Alfred Brackpool

Personal information
- Full name: Alfred Brackpool
- Born: 11 October 1857 Crawley Down, Sussex, England
- Died: 24 October 1927 (aged 70) Worth, Sussex, England
- Batting: Right-handed
- Bowling: Right-arm medium

Domestic team information
- 1880: Sussex

Career statistics
| Competition | First-class |
| Matches | 1 |
| Runs scored | 2 |
| Batting average | 1.00 |
| 100s/50s | –/– |
| Top score | 2 |
| Balls bowled | 136 |
| Wickets | 1 |
| Bowling average | 62.00 |
| 5 wickets in innings | – |
| 10 wickets in match | – |
| Best bowling | 1/62 |
| Catches/stumpings | –/– |
- Source: Cricinfo, 11 December 2011

= Alfred Brackpool =

English cricketer

Alfred Brackpool (11 October 1857 – 24 October 1927) was an English cricketer who played in one first-class cricket match for Sussex. Brackpool was a right-handed batsman who bowled right-arm medium-pace. He was born at Crawley Down, Sussex.

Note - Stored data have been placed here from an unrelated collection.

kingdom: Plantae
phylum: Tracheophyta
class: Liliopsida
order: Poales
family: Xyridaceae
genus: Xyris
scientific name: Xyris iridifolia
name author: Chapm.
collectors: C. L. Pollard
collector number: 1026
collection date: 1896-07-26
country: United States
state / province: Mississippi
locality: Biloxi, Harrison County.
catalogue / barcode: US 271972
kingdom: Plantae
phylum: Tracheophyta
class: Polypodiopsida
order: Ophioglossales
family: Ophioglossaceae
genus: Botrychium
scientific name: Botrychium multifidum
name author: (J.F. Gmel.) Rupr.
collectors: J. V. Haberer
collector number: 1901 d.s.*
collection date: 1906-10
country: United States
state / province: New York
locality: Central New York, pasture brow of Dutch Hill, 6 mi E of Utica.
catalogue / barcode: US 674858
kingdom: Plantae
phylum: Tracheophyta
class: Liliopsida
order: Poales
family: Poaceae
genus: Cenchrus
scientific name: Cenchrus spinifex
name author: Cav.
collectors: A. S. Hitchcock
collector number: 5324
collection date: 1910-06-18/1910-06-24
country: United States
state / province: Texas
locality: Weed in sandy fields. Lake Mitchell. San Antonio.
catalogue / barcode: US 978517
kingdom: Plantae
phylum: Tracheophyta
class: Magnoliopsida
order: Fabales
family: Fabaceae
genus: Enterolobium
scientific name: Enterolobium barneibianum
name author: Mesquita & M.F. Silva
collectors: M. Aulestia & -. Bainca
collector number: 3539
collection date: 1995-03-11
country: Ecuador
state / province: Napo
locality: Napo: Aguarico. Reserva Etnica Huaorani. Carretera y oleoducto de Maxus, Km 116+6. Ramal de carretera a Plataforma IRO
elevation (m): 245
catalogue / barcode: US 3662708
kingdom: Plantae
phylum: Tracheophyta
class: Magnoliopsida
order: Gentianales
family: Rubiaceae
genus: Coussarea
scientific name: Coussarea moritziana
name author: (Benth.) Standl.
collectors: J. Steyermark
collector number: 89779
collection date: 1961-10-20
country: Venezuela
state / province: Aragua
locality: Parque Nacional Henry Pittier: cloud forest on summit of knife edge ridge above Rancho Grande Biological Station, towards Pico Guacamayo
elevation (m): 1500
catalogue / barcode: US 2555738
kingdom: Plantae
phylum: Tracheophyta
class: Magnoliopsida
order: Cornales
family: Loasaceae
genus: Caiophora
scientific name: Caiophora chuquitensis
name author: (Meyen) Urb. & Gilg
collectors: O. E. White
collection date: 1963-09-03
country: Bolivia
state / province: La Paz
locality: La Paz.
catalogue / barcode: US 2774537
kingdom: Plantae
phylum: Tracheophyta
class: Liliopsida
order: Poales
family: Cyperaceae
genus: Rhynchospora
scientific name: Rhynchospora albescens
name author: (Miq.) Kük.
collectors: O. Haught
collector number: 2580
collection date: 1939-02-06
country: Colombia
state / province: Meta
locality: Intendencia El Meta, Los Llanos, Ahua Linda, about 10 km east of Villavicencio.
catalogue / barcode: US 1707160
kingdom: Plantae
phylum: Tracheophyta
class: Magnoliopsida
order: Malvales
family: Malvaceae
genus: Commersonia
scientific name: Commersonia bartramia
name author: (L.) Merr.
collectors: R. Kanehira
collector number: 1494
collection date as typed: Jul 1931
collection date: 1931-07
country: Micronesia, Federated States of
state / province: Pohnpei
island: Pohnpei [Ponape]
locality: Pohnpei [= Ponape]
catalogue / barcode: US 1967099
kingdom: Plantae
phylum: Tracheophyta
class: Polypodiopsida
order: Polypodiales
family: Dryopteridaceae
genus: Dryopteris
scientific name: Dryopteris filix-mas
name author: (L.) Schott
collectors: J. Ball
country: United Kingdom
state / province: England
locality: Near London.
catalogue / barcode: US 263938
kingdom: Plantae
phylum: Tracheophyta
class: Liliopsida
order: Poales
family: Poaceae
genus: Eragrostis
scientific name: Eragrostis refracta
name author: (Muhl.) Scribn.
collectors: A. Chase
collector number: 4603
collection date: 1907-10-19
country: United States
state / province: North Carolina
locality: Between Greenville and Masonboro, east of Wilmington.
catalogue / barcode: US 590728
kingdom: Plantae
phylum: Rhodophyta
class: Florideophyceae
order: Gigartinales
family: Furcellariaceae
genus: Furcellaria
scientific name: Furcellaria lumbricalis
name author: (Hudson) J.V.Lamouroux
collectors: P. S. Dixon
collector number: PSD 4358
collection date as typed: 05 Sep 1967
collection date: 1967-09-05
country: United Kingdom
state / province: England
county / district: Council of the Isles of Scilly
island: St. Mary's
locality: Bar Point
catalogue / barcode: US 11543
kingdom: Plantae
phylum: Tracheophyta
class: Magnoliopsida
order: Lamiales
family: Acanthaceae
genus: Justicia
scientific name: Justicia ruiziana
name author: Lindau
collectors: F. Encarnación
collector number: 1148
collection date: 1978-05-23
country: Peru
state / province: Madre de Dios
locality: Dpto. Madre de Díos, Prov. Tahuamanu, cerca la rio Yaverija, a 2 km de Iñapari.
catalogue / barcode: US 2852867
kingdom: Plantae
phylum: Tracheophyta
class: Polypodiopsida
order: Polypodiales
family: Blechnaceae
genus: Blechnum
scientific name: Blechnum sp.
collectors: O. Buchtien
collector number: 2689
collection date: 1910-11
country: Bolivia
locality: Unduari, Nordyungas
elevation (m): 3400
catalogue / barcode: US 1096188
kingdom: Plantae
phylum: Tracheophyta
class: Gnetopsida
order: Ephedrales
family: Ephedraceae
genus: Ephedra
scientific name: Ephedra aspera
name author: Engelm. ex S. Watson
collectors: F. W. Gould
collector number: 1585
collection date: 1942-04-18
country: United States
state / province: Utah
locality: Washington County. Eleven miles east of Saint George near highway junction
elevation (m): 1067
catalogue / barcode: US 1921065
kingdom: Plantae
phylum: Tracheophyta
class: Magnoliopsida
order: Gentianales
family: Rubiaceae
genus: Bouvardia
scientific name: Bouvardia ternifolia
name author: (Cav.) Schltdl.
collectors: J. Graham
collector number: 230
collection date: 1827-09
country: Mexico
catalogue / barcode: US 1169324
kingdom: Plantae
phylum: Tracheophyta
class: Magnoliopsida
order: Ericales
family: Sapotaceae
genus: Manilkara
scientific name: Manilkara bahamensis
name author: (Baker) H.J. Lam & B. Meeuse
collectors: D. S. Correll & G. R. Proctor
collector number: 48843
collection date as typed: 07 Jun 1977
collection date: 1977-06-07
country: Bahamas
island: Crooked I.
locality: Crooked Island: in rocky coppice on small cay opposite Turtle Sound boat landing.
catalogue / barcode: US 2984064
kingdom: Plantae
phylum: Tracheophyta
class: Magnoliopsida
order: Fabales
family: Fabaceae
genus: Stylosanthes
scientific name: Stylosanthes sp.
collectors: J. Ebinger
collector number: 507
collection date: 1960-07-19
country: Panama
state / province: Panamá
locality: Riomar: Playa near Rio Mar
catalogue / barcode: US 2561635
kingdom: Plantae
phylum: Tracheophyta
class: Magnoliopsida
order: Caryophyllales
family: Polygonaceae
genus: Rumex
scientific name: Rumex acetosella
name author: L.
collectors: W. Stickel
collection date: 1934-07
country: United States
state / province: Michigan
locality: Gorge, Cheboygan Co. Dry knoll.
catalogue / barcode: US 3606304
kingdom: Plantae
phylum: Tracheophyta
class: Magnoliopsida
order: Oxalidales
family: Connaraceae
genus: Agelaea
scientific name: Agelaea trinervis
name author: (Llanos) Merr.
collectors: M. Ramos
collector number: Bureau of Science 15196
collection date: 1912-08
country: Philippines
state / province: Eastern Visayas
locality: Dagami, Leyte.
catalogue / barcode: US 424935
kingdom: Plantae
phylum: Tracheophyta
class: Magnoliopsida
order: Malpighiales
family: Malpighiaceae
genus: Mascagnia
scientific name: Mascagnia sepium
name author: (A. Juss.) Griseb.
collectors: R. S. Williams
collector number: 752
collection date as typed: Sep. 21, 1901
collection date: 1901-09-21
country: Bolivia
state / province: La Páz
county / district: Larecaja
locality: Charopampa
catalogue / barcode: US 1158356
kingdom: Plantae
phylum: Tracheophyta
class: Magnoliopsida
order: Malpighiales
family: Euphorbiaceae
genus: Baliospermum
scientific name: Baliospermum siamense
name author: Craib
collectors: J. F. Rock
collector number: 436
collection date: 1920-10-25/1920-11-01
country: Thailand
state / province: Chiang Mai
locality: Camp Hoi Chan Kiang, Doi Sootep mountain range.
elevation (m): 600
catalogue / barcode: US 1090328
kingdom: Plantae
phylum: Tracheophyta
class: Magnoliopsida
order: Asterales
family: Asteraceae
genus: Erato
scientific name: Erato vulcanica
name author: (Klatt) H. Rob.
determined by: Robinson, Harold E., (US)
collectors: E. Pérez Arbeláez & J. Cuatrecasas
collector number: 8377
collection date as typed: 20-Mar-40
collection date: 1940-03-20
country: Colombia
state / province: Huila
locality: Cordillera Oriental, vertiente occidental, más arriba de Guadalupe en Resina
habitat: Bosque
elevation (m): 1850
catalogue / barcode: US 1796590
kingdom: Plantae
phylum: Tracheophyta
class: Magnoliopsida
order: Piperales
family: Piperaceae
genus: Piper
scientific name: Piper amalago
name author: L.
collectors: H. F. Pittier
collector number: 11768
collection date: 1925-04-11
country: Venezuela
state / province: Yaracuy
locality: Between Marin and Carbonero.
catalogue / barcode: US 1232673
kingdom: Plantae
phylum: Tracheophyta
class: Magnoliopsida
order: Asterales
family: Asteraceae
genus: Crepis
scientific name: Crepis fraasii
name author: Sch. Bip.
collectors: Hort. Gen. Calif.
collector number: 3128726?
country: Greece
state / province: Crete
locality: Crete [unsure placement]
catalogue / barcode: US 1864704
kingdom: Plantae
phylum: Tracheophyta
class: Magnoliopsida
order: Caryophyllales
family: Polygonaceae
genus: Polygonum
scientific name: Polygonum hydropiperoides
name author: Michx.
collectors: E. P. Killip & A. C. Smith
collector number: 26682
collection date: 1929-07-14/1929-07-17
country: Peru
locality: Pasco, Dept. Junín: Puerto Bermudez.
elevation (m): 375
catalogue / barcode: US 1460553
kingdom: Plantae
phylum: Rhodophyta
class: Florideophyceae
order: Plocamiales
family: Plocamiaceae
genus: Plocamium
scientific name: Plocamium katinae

Brackpool made a single first-class appearance for Sussex against the Marylebone Cricket Club at Lord's in 1880. In Sussex's first innings he was dismissed for 2 runs by George Hearne. He took the wicket of Thomas Pearson in the Marylebone Cricket Club's first-innings, finishing with figures of 1/62 from 34 overs. Sussex followed-on in their second-innings, during which he was dismissed for a duck by James Robertson, with the Marylebone Cricket Club winning by an innings and 178 runs. This was his only major appearance for Sussex.

He died at Worth, Sussex on 24 October 1927.